The gap in male and female athletic performance sits around 8 per cent to 12 per cent for most Olympic sports such as swimming and athletics but increases in sports that require power, such as weightlifting, and decreases in sports that rely on hand-eye co-ordination, such as shooting.

The current Olympic cham­pion in the women’s 100m sprint is Elaine Thompson-Herah who ran the 100m in Tokyo in a phenomenally fast time of 10.61 seconds. But although this is an astonishingly fast time for a woman, Thompson-Herah’s time is still beaten by schoolboys, Paralympians and masters (over-35) male athletes. Statistically speaking, the 12 per cent gap in performance will mean thousands of men will have a personal best time that is faster than the fastest woman in the world.

Jamaica’s Elaine Thompson-Herah wins the final of the Women’s 100m in Tokyo. Picture: Alex Coppel
Jamaica’s Elaine Thompson-Herah wins the final of the Women’s 100m in Tokyo. Picture: Alex Coppel

It should not be hard for leading sporting authorities to say biological sex is real, and it affects our physiology, and we separate athletic divisions according to physiology and biology, not identity. While our culture has come to accept that gender identity is a subjective experience that should be respected, legally and socially, sport retains – and should continue to retain – special status as a discipline in which objective biological criteria matter.

If biology did not matter, then we would not ban athletes for doping, or for taking testosterone exogenously to improve their performance. If biology didn’t matter then we would not distinguish heavyweight boxers from featherweights. If biology didn’t matter we wouldn’t have the Paralympic Games for athletes with physical impairments, nor would we separate children’s sports into age divisions. And if biology didn’t matter we would not have created separate divisions for male and female athletes in the first place.
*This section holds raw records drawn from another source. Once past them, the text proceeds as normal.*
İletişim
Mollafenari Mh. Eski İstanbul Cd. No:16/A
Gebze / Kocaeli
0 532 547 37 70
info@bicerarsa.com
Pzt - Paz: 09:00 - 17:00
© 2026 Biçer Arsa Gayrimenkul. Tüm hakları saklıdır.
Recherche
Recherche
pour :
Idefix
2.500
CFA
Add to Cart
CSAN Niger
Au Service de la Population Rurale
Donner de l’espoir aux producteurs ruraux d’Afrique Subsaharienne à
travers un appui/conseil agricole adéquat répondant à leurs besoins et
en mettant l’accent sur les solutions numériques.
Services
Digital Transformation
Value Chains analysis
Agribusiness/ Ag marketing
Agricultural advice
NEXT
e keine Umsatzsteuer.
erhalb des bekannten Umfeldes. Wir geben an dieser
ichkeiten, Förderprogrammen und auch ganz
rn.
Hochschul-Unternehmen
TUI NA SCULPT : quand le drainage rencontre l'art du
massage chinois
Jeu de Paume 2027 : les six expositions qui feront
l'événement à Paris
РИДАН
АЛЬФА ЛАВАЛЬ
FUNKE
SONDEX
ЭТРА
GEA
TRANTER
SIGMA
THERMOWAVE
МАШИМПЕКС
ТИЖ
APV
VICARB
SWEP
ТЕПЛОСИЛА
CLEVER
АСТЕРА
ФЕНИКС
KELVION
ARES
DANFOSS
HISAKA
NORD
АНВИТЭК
When Ariarne Titmus won the gold medal at the 400m freestyle at the Tokyo Olympics last year, she did it in a time of 3:56.69. If Titmus were to have raced in the men’s division, she would not have placed in the top 30, let alone the final. Women should not have to apologise for wanting a fair go.
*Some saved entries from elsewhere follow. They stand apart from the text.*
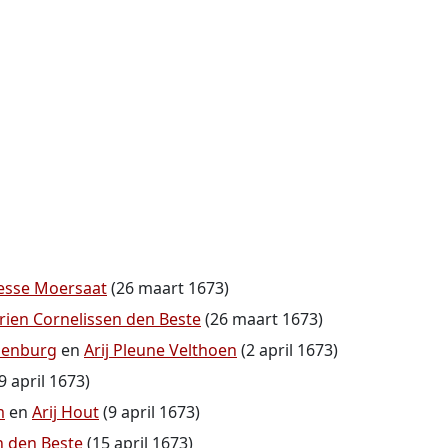
aesse Moersaat
(26 maart 1673)
rien Cornelissen den Beste
(26 maart 1673)
denburg
en
Arij Pleune Velthoen
(2 april 1673)
9 april 1673)
m
en
Arij Hout
(9 april 1673)
n den Beste
(15 april 1673)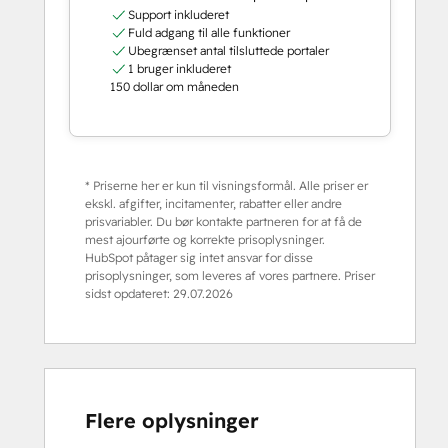
Support inkluderet
Fuld adgang til alle funktioner
Ubegrænset antal tilsluttede portaler
1 bruger inkluderet
150 dollar om måneden
* Priserne her er kun til visningsformål. Alle priser er
ekskl. afgifter, incitamenter, rabatter eller andre
prisvariabler. Du bør kontakte partneren for at få de
mest ajourførte og korrekte prisoplysninger.
HubSpot påtager sig intet ansvar for disse
prisoplysninger, som leveres af vores partnere. Priser
sidst opdateret:
29.07.2026
Flere oplysninger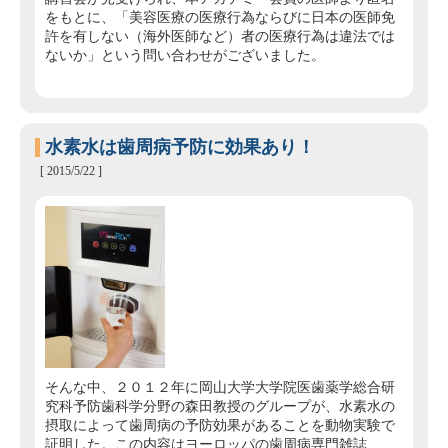
をもとに、「美容医療の医療行為ならびに日本の医師免
許を有しない（海外医師など）者の医療行為は違法では
ないか」という問い合わせがございました。
水素水は歯周病予防に効果あり！
[ 2015/5/22 ]
そんな中、２０１２年に岡山大学大学院医歯薬学総合研
究科予防歯科学分野の森田教授のグループが、水素水の
摂取によって歯周病の予防効果があることを動物実験で
証明した。この内容はヨーロッパの歯周病専門雑誌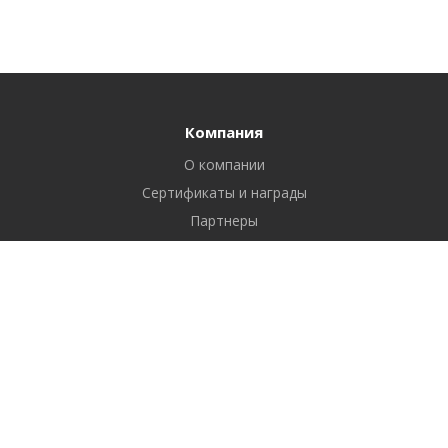
Компания
О компании
Сертификаты и награды
Партнеры
Отзывы
Реквизиты
Вакансии
Вопрос ответ
Продукты
Битрикс24
1С-Битрикс: Управление сайтом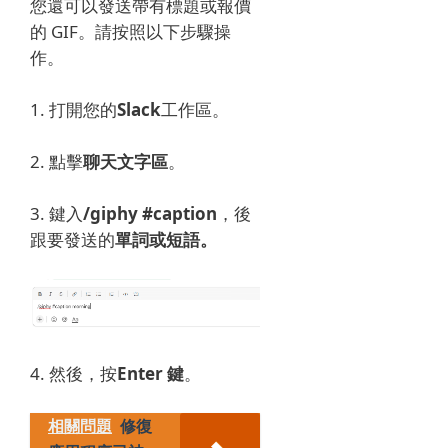
您還可以發送帶有標題或報價
的 GIF。
請按照以下步驟操
作。
1. 打開您的
Slack
工作區。
2. 點擊
聊天文字區
。
3. 鍵入
/giphy #caption
，後
跟
要發送的
單詞或短語。
4. 然後，按
Enter 鍵
。
相關問題
修復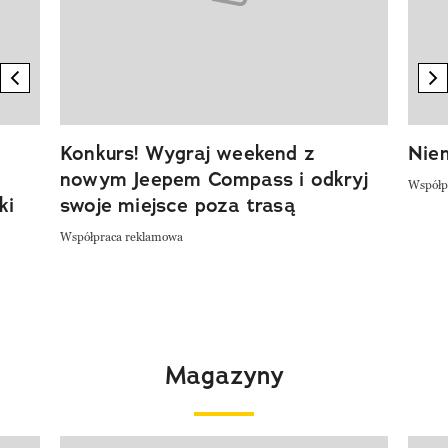
previous element
n
Konkurs! Wygraj weekend z
Niem
nowym Jeepem Compass i odkryj
Współp
ki
swoje miejsce poza trasą
Współpraca reklamowa
Magazyny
If we believe women and girls should have equal opportunities to compete in fair competitions, then international authorities such as the IOC need to get serious about protecting the integrity of female sports. And the most important step that needs to be made by those in leadership roles is recognising that in sport, like it or not, biology trumps identity.

Claire Lehmann is founding editor of Quillette, a platform for free thought.